Meanwhile, premiums for other base metals, including aluminium and zinc,
remain firm in all key regional markets.
 With markets watching data closely for any signs of deterioration in economic
activity, the drop in the high frequency initial unemployment claims in the US
was welcomed by markets. High frequency surveys will take on greater
importance for the market in the coming weeks, with statistics like the flash
PMI readings in Europe and regional Fed surveys in the next few weeks
shaping expectations for the direction of economic activity.
 The CME announced that it would raise maintenance margins on speculative
positions on Comex Gold futures from $4,500 to $5,500 at the end of
trading. While gold did pull back after rising to above $1800/oz, the drop
appears more in line with the rise in real interest rates (from incredibly low
levels) rather than any gold-specific trading issues. Platinum is now back
above gold, with Aquarius Platinum CEO Stuart Murray today commenting
that there is still a substantial gap between the miners and the unions in
regards to wage negotiations.

> **RECORDS SUPPLIED**
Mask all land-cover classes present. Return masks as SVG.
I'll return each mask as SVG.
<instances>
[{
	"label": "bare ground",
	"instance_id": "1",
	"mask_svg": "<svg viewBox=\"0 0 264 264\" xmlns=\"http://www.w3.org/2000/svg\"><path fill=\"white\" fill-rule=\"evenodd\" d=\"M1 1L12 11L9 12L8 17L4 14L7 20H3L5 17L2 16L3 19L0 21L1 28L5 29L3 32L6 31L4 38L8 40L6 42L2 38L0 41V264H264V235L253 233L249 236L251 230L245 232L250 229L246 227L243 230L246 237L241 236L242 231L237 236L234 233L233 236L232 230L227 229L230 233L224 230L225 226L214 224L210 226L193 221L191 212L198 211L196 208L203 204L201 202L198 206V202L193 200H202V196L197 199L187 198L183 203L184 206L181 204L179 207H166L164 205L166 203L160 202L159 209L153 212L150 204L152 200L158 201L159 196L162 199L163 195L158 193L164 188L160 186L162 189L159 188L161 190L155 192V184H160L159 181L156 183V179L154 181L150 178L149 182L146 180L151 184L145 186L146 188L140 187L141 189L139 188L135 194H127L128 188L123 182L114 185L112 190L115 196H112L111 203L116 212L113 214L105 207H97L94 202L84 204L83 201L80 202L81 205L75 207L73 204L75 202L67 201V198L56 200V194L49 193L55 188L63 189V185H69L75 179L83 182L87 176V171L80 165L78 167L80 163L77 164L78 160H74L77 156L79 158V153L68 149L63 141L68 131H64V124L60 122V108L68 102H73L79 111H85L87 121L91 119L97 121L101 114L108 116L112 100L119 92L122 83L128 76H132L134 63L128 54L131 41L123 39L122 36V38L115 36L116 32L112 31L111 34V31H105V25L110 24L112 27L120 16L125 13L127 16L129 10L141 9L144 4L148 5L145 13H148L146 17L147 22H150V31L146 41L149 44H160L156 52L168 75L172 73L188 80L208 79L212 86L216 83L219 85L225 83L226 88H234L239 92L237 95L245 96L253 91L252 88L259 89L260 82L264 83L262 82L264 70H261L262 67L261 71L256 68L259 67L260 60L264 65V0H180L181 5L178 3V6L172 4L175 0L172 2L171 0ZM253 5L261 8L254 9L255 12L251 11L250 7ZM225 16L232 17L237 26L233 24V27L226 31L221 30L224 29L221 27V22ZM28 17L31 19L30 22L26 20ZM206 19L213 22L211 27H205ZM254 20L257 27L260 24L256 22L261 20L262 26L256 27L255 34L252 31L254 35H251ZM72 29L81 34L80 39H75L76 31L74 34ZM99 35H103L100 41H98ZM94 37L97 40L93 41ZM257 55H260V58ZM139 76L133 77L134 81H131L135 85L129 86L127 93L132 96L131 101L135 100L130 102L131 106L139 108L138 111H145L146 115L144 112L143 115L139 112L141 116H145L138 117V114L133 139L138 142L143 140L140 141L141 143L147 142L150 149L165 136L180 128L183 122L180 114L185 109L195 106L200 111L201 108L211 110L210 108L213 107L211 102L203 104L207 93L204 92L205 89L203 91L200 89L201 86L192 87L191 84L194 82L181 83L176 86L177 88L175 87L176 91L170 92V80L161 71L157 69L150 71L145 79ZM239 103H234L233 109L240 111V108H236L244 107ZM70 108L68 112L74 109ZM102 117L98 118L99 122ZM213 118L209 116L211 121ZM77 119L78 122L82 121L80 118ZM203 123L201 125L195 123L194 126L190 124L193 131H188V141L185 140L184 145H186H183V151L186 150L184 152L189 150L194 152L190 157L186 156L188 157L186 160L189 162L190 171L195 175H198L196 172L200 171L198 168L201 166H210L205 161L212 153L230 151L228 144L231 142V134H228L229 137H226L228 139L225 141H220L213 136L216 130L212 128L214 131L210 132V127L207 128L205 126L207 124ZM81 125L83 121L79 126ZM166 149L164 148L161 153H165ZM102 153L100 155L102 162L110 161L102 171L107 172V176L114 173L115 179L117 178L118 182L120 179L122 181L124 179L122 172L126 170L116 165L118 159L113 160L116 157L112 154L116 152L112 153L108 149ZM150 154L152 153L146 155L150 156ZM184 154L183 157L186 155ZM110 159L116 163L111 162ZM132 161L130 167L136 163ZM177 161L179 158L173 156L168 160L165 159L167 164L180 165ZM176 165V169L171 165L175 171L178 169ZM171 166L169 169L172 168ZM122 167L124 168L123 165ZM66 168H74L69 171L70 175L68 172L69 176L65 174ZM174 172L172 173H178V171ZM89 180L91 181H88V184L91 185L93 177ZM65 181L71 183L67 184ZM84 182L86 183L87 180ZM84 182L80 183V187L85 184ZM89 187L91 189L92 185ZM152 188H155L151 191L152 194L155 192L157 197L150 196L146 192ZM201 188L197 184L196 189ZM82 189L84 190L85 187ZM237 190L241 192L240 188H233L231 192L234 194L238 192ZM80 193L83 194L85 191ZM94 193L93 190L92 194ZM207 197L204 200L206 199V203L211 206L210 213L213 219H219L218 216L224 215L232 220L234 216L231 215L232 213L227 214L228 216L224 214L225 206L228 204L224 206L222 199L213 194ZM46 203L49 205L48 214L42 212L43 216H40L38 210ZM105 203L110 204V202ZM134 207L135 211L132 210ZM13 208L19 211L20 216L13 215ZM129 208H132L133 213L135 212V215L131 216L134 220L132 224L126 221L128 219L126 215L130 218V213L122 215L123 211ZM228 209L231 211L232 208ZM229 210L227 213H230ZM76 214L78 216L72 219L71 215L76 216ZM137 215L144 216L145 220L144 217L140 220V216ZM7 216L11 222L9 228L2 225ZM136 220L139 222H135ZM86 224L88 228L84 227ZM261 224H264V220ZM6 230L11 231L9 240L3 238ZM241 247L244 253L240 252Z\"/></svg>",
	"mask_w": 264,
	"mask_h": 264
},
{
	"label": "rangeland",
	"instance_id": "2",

> **PROBLEMS TO SOLVE**
(A) Answer these questions using the metals market commentary:
(i) What will the new maintenance margin be on speculative Comex Gold futures positions?
(ii) Which two base metals are named as having firm premiums?
(iii) Who is the CEO of Aquarius Platinum?
(B) List every metal named in the metals market commentary.
(C) Carry the metals market commentary forward from its last sentence.

> **ANSWERS TO THE PROBLEMS**
(A)
(i) $5,500
(ii) Aluminium and zinc
(iii) Stuart Murray

(B) Aluminium, zinc, gold, platinum

(C)
 That difficulty in maintaining copper mine output is a global phenomenon and
has been reinforced by China’s Zijin Mining’s H1 results, where output fell 5%
YoY to 44.96kt. Currently, Zijin has a 12ktpa copper mine in Fujian province
closed following a leak of contaminated water into the local rivers.
 McCloskey’s has reported that at least two shipments of met coal have now
been delayed following industrial action at BHP-Mitsubishi Alliance’s
Queensland coal mines. With the union vote on a potential working
agreement not scheduled until early September, further disruption is likely.
 ArcelorMittal South Africa’s Newcastle steelworks has suffered a structural
failure of its 1.6mtpa blast furnace, which will result in it being out of action
until Q4 while repairs take place.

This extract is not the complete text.